**Aim of the exercise**
Where the records below have a line with "llanura", that line is to be copied.

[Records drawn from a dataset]
####################

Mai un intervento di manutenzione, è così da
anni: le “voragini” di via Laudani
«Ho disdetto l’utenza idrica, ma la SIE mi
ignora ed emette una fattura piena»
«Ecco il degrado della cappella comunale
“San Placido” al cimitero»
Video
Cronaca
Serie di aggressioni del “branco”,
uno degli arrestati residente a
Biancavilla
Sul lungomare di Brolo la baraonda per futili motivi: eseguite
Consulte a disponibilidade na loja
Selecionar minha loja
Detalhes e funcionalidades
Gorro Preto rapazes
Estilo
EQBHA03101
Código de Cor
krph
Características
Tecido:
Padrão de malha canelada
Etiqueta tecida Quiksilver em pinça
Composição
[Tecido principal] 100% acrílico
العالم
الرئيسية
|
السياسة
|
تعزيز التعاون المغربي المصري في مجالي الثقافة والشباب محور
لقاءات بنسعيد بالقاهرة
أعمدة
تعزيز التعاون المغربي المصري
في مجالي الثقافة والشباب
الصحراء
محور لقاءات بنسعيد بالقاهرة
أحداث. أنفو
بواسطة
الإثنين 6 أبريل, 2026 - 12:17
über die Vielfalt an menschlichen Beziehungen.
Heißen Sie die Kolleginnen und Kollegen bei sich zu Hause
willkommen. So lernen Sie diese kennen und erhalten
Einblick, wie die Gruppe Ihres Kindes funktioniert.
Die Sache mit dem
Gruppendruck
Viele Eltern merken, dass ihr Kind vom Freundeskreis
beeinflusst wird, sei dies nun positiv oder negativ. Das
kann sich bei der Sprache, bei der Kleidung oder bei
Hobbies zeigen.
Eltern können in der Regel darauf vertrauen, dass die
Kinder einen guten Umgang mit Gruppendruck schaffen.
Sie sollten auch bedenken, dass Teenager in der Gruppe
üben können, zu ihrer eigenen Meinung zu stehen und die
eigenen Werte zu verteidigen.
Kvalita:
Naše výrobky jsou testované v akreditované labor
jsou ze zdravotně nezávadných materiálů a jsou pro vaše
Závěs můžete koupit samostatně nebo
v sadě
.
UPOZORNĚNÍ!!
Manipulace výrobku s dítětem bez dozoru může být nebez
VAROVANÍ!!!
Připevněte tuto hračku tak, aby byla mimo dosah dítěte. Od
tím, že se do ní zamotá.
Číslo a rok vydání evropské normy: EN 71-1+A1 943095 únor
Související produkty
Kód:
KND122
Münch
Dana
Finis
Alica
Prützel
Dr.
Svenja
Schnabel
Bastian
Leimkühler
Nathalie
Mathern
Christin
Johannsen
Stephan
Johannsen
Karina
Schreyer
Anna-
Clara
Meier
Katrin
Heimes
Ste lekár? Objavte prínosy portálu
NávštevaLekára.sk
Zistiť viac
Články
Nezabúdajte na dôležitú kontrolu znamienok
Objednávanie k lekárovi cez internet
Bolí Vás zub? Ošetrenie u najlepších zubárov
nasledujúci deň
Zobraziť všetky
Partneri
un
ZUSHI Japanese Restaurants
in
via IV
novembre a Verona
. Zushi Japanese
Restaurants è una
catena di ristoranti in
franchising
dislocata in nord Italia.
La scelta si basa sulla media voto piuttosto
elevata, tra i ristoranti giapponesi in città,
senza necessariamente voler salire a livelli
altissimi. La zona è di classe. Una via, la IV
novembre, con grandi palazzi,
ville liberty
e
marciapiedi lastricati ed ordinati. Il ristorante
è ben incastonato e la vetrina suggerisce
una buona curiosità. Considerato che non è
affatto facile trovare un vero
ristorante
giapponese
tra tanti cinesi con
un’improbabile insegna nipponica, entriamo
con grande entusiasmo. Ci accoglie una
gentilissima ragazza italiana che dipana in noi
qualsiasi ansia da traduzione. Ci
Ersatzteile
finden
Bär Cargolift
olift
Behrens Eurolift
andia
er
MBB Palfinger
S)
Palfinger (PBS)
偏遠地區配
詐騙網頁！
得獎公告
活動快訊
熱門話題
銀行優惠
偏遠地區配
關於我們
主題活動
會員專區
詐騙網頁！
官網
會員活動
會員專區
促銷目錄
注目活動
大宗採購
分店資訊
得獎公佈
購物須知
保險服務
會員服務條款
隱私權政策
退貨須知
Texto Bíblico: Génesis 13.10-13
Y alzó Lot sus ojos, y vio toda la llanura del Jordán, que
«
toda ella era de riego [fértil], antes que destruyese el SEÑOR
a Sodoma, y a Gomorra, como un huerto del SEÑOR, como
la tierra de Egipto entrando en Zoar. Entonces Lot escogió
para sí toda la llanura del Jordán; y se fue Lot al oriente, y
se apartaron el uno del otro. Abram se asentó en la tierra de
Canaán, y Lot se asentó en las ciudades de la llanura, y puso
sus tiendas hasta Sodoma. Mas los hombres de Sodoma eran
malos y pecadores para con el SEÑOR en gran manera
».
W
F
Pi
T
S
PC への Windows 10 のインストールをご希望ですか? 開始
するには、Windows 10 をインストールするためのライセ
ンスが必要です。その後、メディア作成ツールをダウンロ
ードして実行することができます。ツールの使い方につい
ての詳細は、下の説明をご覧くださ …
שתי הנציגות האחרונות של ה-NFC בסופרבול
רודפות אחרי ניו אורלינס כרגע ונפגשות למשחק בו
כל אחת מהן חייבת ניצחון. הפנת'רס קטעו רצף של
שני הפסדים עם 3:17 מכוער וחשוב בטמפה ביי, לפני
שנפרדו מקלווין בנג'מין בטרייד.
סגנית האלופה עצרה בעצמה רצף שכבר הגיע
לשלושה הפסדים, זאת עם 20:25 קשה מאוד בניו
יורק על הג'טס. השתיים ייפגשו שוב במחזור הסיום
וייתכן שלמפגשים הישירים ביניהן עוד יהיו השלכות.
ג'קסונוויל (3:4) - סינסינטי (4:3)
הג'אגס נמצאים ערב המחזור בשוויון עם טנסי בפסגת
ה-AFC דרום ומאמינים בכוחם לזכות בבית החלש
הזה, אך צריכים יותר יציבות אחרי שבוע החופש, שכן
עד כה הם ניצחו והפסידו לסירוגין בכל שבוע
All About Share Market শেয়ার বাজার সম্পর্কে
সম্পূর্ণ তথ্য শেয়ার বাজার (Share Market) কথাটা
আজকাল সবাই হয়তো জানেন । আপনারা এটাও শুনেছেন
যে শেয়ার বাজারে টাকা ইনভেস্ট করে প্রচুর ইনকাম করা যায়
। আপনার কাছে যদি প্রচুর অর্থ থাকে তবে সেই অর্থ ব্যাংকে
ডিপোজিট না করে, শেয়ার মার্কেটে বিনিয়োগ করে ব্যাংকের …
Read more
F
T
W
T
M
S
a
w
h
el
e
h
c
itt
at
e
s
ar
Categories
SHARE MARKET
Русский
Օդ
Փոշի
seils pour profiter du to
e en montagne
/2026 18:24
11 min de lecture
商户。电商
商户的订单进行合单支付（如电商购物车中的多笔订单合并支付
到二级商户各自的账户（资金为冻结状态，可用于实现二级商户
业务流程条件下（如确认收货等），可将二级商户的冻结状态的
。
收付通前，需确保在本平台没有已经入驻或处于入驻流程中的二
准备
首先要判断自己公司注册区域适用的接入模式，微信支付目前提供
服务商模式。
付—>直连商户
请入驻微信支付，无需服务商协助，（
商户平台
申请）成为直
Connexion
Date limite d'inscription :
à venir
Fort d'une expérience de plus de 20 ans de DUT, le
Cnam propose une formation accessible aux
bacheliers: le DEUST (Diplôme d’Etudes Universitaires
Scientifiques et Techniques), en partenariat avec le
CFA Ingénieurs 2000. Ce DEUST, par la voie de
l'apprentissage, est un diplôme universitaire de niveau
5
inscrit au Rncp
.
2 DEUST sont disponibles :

####################

**Task solution**
Y alzó Lot sus ojos, y vio toda la llanura del Jordán, que
para sí toda la llanura del Jordán; y se fue Lot al oriente, y
Canaán, y Lot se asentó en las ciudades de la llanura, y puso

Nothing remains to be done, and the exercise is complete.